→ **CONSIGNE 1**:
Répondez brièvement d'après l'entretien avec Michel Valloggia :
(a) Quels mots étaient écrits au tableau au début du cours d'allemand ?
(b) Quel métier les parents de Michel Valloggia voulaient-ils qu'il exerce ?
(c) Qui était le directeur de l'IFAO à l'époque où il y était pensionnaire ?
→ **CONSIGNE 2**: Recopiez l'extrait de l'entretien avec Michel Valloggia qui commence par « MICHEL VALLOGGIA, EGYPTOLOGUE » et se poursuit jusqu'à « passages à Paris. ».

──────── TEXTE FOURNI ────────

INTERVIEWS

MICHEL VALLOGGIA, EGYPTOLOGUE ET INGENIEUR

Les doubles formations sont toujours utiles. Les compétences techniques de Michel Valloggia lui ont permis de venir à bout des difficultés d’Abou Roach. Thotweb a rencontré cet égyptologue suisse lors d’un de ses passages à Paris.

- Comment vous est venue la vocation de l'égyptologie ?

Cela a commencé au lycée, au début d'un cours d'allemand. Dans la salle, il y avait écrit au tableau « Biban el-Moulouk ». Un des élèves demanda ce que cela signifiait. « Si quelqu’un le sait, je lui donne une bonne note », répondit le professeur. « C'est le nom de la Vallée des Rois », ai-je dit. A la fin du cours, il m'a demandé si je m'intéressais à l'Egypte. J’avais déjà lu deux ou trois bouquins, et je lui ai fait part de mon désir d’apprendre à lire les hiéroglyphes. Alors j'ai étudié quelques leçons de la grammaire de Gardiner avec lui. Plus tard, il m'a mis en contact avec Charles Maystre.

Par tradition familiale, mes parents voulaient que je devienne ingénieur civil, ce que j’ai fait. Mais parallèlement, j'ai étudié les Lettres et l'Egyptologie. J'ai fait de l’Egyptologie avec Charles Maystre, de l’Assyriologie et du latin. J’ai eu la chance de recevoir une bourse du CNRS suisse, et je suis venu à Paris, à l’EPHE. J'ai suivi les cours de G. Posener, de J.J. Clère, de Madame Helloin de Cenival, de J. Yoyotte et de J. Leclant. Alors, j'ai commencé ma thèse avec G. Posener et J.J. ClèreRecherche sur les "messagers" (wpwtyw) dans les sources égyptiennes profanes »). Après 4 ans, je l'ai soutenue à Genève ; Charles Maystre fut président du jury. G. Posener m'a proposé de faire imprimer mon manuscrit à l’Ecole Pratique, ce qui m'a valu le diplôme de l’Ecole, et m'a permis d'être nommé pensionnaire à l’IFAO.

J'y suis resté une année. A l'époque, S. Sauneron en était le directeur. Il m’a proposé, juste avant sa mort, de passer une année de plus à l'IFAO.

──────── ITEMS LISTÉS ────────

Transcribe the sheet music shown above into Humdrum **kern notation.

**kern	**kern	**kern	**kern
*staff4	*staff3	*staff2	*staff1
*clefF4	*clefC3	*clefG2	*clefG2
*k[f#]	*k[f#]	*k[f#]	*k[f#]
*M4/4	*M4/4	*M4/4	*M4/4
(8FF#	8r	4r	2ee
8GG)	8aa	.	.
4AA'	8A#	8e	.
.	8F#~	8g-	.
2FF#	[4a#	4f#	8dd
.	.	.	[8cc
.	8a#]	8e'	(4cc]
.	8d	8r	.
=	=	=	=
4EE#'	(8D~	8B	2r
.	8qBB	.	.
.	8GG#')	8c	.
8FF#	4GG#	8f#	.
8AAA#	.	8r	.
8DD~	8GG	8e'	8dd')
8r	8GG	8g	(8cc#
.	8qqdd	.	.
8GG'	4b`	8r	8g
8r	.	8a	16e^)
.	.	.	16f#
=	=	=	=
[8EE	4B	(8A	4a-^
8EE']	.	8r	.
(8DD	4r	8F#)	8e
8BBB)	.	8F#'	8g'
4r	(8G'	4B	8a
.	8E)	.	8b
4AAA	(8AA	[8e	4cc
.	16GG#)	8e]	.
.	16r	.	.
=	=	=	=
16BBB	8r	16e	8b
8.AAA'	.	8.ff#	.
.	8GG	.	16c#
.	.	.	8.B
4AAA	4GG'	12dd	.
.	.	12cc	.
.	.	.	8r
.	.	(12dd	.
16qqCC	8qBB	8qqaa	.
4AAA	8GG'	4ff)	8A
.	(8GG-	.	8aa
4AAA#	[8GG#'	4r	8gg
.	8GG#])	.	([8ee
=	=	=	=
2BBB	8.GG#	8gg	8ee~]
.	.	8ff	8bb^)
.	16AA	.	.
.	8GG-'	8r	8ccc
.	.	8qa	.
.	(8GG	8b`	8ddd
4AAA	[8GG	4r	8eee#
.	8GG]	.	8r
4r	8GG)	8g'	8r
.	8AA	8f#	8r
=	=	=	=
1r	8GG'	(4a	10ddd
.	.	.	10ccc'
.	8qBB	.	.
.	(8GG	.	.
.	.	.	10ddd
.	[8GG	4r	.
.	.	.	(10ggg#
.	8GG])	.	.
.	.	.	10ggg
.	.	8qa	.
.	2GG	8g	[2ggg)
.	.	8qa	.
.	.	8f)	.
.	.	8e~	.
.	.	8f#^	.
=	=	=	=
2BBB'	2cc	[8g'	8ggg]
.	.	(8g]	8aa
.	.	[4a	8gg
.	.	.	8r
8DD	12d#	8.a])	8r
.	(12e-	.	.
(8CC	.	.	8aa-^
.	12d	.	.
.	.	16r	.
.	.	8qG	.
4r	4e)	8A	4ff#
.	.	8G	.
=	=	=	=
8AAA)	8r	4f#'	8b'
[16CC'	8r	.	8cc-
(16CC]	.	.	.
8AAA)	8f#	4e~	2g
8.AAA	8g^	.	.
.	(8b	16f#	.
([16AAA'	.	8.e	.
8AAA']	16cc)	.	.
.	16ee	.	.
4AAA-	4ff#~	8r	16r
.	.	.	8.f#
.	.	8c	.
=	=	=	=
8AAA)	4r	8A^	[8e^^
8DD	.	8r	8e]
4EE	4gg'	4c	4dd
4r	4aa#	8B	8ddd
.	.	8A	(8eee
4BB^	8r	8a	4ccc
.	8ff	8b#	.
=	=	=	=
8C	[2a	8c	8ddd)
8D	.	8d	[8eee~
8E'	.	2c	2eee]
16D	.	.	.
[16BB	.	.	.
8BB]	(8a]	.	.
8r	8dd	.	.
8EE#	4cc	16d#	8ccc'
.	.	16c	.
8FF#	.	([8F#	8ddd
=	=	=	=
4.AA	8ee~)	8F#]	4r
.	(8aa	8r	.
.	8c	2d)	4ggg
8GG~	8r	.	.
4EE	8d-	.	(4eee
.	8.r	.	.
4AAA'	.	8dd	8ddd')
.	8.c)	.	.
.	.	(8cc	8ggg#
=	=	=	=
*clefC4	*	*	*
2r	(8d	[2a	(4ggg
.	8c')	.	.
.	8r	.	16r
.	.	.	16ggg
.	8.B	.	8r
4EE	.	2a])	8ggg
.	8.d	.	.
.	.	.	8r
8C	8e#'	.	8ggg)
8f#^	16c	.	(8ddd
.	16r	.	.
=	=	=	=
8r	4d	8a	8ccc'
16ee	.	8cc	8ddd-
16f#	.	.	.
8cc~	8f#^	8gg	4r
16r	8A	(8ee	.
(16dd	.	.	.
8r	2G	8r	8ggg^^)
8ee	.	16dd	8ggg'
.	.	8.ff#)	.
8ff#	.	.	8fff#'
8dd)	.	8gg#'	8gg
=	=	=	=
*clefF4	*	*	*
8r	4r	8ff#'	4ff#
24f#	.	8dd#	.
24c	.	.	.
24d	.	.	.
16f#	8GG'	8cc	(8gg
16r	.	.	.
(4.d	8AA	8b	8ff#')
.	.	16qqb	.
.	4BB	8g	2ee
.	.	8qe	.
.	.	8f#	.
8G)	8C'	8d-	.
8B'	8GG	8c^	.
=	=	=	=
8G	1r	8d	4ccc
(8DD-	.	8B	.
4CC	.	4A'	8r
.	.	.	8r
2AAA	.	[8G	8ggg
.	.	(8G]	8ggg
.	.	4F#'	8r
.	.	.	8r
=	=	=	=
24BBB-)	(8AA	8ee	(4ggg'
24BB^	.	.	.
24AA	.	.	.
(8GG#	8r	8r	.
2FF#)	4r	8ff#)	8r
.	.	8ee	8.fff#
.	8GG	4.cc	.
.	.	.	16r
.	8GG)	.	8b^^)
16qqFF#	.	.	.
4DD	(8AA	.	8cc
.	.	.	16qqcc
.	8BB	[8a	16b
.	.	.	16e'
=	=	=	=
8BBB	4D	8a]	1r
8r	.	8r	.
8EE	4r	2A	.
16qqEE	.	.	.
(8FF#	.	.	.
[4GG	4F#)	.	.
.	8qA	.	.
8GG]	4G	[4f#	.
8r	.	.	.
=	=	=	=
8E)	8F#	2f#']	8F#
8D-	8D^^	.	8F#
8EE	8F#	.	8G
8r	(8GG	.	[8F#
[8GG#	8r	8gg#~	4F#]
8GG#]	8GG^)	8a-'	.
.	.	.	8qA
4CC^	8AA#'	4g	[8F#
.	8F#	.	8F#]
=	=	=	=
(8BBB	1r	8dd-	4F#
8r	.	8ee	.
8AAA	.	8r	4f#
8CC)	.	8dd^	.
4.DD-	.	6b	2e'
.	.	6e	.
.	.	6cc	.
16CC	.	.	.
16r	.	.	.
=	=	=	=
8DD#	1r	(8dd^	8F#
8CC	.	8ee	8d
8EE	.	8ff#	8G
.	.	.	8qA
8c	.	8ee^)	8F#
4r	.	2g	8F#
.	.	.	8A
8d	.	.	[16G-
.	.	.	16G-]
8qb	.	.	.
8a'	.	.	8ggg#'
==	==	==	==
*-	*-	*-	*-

────────

→ **RÉPONSE ATTENDUE 1**:
(a) « Biban el-Moulouk »
(b) Ingénieur civil
(c) S. Sauneron

→ **RÉPONSE ATTENDUE 2**:
MICHEL VALLOGGIA, EGYPTOLOGUE ET INGENIEUR

Les doubles formations sont toujours utiles. Les compétences techniques de Michel Valloggia lui ont permis de venir à bout des difficultés d’Abou Roach. Thotweb a rencontré cet égyptologue suisse lors d’un de ses passages à Paris.